BEGIN DATA SHOWN

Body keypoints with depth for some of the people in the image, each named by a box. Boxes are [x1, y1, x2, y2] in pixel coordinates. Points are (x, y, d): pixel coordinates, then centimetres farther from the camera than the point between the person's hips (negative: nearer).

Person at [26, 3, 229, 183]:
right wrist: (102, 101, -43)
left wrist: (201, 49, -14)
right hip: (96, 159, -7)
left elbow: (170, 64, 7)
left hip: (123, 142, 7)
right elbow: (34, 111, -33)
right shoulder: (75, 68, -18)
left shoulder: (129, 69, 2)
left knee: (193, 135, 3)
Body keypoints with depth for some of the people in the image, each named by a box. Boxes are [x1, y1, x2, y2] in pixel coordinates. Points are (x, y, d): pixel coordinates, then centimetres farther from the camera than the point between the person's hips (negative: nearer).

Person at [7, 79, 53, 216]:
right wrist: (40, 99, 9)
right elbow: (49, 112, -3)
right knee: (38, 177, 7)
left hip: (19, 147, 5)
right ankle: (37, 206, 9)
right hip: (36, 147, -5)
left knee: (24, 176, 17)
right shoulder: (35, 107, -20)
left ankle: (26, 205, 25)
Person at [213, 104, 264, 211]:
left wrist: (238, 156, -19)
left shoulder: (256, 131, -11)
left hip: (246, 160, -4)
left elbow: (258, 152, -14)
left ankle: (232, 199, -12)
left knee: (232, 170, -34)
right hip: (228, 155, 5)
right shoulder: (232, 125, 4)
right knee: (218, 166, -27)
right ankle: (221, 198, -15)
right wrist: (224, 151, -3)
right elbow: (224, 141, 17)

END DATA SHOWN
BEGIN DATA SHOWN

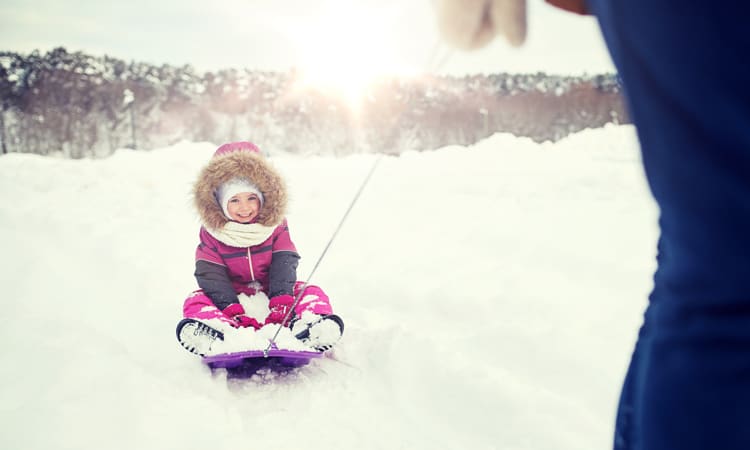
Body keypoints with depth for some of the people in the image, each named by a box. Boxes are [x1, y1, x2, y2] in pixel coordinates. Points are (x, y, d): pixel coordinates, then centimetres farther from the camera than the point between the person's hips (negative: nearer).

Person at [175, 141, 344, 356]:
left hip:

END DATA SHOWN

_EXERCISE BRIEF_.
Return every line of the records that contains the string "knee". Case counts, so match only that exact capitalization.

_PROBLEM SOLUTION_.
left knee: (193, 135, 3)
right knee: (38, 177, 7)
left knee: (24, 176, 17)
left knee: (232, 170, -34)
right knee: (218, 166, -27)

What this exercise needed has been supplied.